Like the Average Hash, compute the mean DCT value (using only the 8x8 DCT low-frequency values and excluding the first term since the DC coefficient can be significantly different from the other values and will throw off the average).

The dct hash is based on the low 2D DCT coefficients starting at the second from lowest, leaving out the first DC term. This excludes completely flat image information (i.e. solid colors) from being included in the hash description.

### Further reduce the DCT

This is the magic step. Set the 64 hash bits to 0 or 1 depending on whether each of the 64 DCT values is above or below the average value. The result doesn’t tell us the actual low frequencies; it just tells us the very-rough relative scale of the frequencies to the mean. The result will not vary as long as the overall structure of the image remains the same; this can survive gamma and color histogram adjustments without a problem.

### Construct the hash

Set the 64 bits into a 64-bit integer. The order does not matter, just as long as you are consistent. To see what this fingerprint looks like, simply set the values (this uses +255 and -255 based on whether the bits are 1 or 0) and convert from the 32x32 DCT (with zeros for the high frequencies) back into the 32x32 image: = 8a0303769b3ec8cd

At first glance, this might look like some random blobs… but look closer. There is a dark ring around her head and the dark horizontal line in the background (right side of the picture) appears as a dark spot.

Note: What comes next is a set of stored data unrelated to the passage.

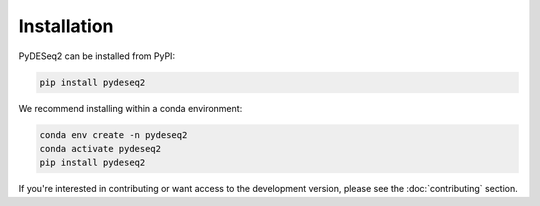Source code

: Installation
------------

PyDESeq2 can be installed from PyPI:

.. code-block:: bash

   pip install pydeseq2

We recommend installing within a conda environment:

.. code-block:: python

   conda env create -n pydeseq2
   conda activate pydeseq2
   pip install pydeseq2


If you're interested in contributing or want access to the development version,
please see the :doc:`contributing` section.
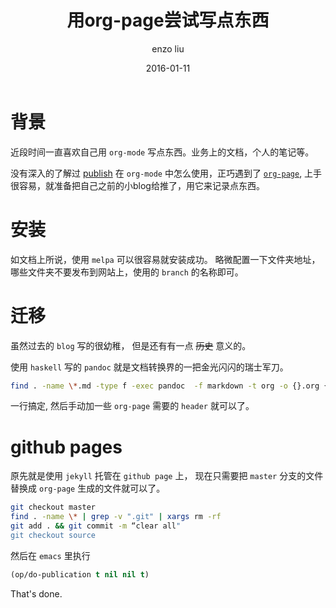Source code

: #+TITLE: 用org-page尝试写点东西
#+AUTHOR: enzo liu
#+EMAIL:  liuenze6516@gmail.com
#+DATE: 2016-01-11
#+OPTIONS:   H:3 toc:nil num:nil \n:nil @:t ::t |:t ^:t -:t f:t *:t <:t
#+OPTIONS:   TeX:t LaTeX:t skip:nil d:nil todo:t pri:nil tags:not-in-toc
#+EXPORT_SELECT_TAGS: export
#+EXPORT_EXCLUDE_TAGS: noexport
#+TAGS: org-page,blog,emacs,org-mode

* 背景

近段时间一直喜欢自己用 ~org-mode~ 写点东西。业务上的文档，个人的笔记等。

没有深入的了解过 _publish_ 在 ~org-mode~ 中怎么使用，正巧遇到了 [[https://github.com/kelvinh/org-page][~org-page~]], 上手很容易，就准备把自己之前的小blog给推了，用它来记录点东西。

* 安装

如文档上所说，使用 ~melpa~ 可以很容易就安装成功。 略微配置一下文件夹地址，哪些文件夹不要发布到网站上，使用的 =branch= 的名称即可。

* 迁移

虽然过去的 =blog= 写的很幼稚， 但是还有有一点 +历史+ 意义的。

使用 =haskell= 写的 ~pandoc~ 就是文档转换界的一把金光闪闪的瑞士军刀。

#+BEGIN_SRC bash
find . -name \*.md -type f -exec pandoc  -f markdown -t org -o {}.org {} \;
#+END_SRC

一行搞定, 然后手动加一些 ~org-page~ 需要的 ~header~ 就可以了。

* github pages

原先就是使用 ~jekyll~ 托管在 ~github page~ 上， 现在只需要把 ~master~ 分支的文件替换成 ~org-page~ 生成的文件就可以了。

#+BEGIN_SRC bash
git checkout master
find . -name \* | grep -v ".git" | xargs rm -rf
git add . && git commit -m “clear all"
git checkout source
#+END_SRC

然后在 ~emacs~ 里执行
#+BEGIN_SRC emacs-lisp
(op/do-publication t nil nil t)
#+END_SRC

That's done.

1 | 0001100001010100110001001100111010110100001010100110001000000000 |

## dHash

Gradient hash, calculate the difference for each of the pixel and compares the difference with the average differences.

As speed goes, dHash is as fast as aHash and very few false positives.

### Reduce size

The fastest way to remove high frequencies and detail is to shrink the image. In this case, shrink it to 9x8 so that there are 72 total pixels.

### Reduce color

Convert the image to a grayscale picture. This changes the hash from 72 pixels to a total of 72 colors. (For optimal performance, either reduce color before scaling or perform the scaling and color reduction at the same time.)

### Compute the difference

The dHash algorithm works on the difference between adjacent pixels. This identifies the relative gradient direction. In this case, the 9 pixels per row yields 8 differences between adjacent pixels. Eight rows of eight differences becomes 64 bits.

### Assign bits

Each bit is simply set based on whether the left pixel is brighter than the right pixel. The order does not matter, just as long as you are consistent.